Cigarette smoking has well-documented acute and chronic adverse effects on the vascular wall. It has been found to reduce distensibility and increasing stiffness of the aorta. Electronic cigarettes have been marketed in recent years as substitutes to smoking. Research has found that they release by far less toxic chemicals compared to cigarette smoke. However, clinical studies on their effects are relatively low. The purpose of this study was to evaluate the acute effects of electronic cigarette (EC) use on the elastic properties of the ascending aorta and compare them with the effects of tobacco cigarette smoking.
We recruited 108 healthy participants, aged 20-55 years; 51 smokers, and 57 daily EC users who had stopped smoking since 10.5 ± 8.7 months. Smokers were asked to smoke 2 cigarettes (0.7mg nicotine) and use an EC with nicotine-containing liquid (18mg/ml) for 10 minutes in a randomized cross-over design. Two-dimensional guided M-mode evaluation of systolic (AoS) and diastolic (AoD) diameters of the ascending aorta, 3cm above the aortic valve, was performed at baseline (8 hours abstinence from smoking, alcohol and caffeine), 20 minutes after smoking and 20 minutes after using the EC. Blood pressure and heart rate were also measured. For EC users, examinations were performed at baseline and 20 minutes after using the same EC device and liquid as smokers. The following aortic elasticity indices were measured: aortic strain = 100 (AoS – AoD)/AoD aortic distensibility (DIS) = 2(AoS – AoD)/(AoD x pulse pressure) aortic stiffness index (SI) = ln(SBP/DBP)/[(AoS – AoD)/AoD]

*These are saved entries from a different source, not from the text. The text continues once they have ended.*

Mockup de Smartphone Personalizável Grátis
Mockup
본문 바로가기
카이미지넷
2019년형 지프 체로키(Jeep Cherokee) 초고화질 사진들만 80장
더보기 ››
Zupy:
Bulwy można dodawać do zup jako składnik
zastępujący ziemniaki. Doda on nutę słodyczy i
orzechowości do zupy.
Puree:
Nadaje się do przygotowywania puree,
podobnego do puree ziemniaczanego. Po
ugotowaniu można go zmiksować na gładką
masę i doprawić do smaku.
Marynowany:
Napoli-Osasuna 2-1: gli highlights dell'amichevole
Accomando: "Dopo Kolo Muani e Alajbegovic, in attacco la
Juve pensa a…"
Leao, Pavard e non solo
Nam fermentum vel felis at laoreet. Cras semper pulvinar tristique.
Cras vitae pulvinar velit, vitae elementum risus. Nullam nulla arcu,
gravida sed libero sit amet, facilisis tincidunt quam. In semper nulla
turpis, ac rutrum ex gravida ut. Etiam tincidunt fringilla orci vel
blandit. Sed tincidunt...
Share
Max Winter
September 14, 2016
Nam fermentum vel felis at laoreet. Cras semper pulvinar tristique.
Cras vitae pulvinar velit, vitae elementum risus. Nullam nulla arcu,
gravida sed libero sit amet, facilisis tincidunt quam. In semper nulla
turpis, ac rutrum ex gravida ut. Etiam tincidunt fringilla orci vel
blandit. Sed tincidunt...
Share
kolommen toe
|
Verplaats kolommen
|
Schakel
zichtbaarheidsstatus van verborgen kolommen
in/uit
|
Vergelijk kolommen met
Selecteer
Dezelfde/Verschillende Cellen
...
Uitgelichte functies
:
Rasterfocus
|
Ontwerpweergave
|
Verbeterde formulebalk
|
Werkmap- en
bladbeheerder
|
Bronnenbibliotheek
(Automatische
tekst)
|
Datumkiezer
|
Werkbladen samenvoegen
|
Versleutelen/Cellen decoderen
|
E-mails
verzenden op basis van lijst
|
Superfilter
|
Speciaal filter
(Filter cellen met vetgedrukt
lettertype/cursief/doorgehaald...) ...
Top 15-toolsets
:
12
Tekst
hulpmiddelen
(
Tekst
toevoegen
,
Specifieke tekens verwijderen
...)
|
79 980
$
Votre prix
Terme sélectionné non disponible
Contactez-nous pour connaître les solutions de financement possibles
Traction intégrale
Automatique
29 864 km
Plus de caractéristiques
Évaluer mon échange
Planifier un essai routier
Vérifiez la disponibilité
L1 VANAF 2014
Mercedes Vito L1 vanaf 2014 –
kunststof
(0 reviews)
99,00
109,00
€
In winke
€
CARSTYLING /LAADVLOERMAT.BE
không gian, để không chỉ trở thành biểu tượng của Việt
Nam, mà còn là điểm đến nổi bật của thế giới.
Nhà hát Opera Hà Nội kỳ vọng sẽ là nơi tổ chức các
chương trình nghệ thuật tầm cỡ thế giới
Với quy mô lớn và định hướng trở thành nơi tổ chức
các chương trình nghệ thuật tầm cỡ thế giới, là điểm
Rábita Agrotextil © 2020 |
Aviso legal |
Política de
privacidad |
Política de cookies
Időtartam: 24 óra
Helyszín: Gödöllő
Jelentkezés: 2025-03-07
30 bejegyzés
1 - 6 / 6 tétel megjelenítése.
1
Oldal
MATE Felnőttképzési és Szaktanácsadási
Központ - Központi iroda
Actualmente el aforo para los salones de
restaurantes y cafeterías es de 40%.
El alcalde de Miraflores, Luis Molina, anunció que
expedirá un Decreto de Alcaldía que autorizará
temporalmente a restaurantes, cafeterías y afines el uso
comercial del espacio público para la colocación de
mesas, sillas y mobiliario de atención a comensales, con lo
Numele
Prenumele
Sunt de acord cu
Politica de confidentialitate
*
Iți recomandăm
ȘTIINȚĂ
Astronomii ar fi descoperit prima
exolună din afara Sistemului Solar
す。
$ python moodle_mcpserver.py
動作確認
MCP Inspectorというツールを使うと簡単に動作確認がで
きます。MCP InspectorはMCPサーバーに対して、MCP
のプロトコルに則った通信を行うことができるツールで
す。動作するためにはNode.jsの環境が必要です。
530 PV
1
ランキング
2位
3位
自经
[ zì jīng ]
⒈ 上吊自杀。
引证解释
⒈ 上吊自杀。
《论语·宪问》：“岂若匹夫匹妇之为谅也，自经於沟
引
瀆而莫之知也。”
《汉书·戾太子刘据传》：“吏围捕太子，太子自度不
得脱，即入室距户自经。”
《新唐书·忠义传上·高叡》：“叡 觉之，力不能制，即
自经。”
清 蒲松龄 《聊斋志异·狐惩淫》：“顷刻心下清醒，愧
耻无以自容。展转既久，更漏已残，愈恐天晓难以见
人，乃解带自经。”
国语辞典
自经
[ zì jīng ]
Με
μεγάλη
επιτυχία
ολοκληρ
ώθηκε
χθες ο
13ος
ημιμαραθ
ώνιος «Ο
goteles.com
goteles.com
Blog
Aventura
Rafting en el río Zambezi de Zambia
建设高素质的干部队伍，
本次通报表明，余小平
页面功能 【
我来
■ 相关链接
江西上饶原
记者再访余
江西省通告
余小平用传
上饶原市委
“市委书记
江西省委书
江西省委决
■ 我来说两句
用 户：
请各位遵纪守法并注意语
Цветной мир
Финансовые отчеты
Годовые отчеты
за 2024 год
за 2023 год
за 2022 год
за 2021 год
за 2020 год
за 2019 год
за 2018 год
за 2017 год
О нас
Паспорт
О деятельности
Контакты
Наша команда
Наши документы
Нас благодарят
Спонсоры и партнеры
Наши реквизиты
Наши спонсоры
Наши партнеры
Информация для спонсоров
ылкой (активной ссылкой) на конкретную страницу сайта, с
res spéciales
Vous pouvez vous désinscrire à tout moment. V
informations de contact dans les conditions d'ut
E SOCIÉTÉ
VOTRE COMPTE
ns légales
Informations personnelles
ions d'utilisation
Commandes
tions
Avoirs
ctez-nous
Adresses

Both groups had similar characteristics. Blood pressure and heart rate were similar at baseline and 20 minutes after use of tobacco or EC. No difference was observed in aortic elasticity indices at baseline. In smokers, significantly decreased aortic strain (from 10.48 ± 4.49% to 8.47 ± 3.49%, P < 0.001) and DIS (from 3.24 ± 1.57 to 2.69 ± 1.25, P = 0.001), and elevated SI (from 5.73 ± 2.34 to 7.01 ± 3.75, P = 0.004) was observed after cigarette smoking compared to baseline. On the contrary, no difference from baseline was observed after using the EC (aortic strain: 10.32 ± 4.44%, P = 0.694; DIS: 3.26 ± 1.49, P = 0.873; SI: 5.86 ± 2.76, P = 0.655). In EC users, no difference was observed between baseline and post-use measurements (aortic strain: 10.85 ± 3.99% vs. 11.05 ± 3.77%; DIS: 3.39 ± 1.39 vs. 3.29 ± 1.16; SI: 5.37 ± 2.58 vs. 5.24 ± 1.84, P = NS for all). Conclusions
CONCLUSIONS. Significantly decreased elasticity and elevated stiffness of ascending aorta was observed after smoking, confirming previous studies. However, no adverse effects were observed after using the EC. Research on
ECs should be intensified since they may be potentially useful in reducing the adverse vascular effects associated with smoking.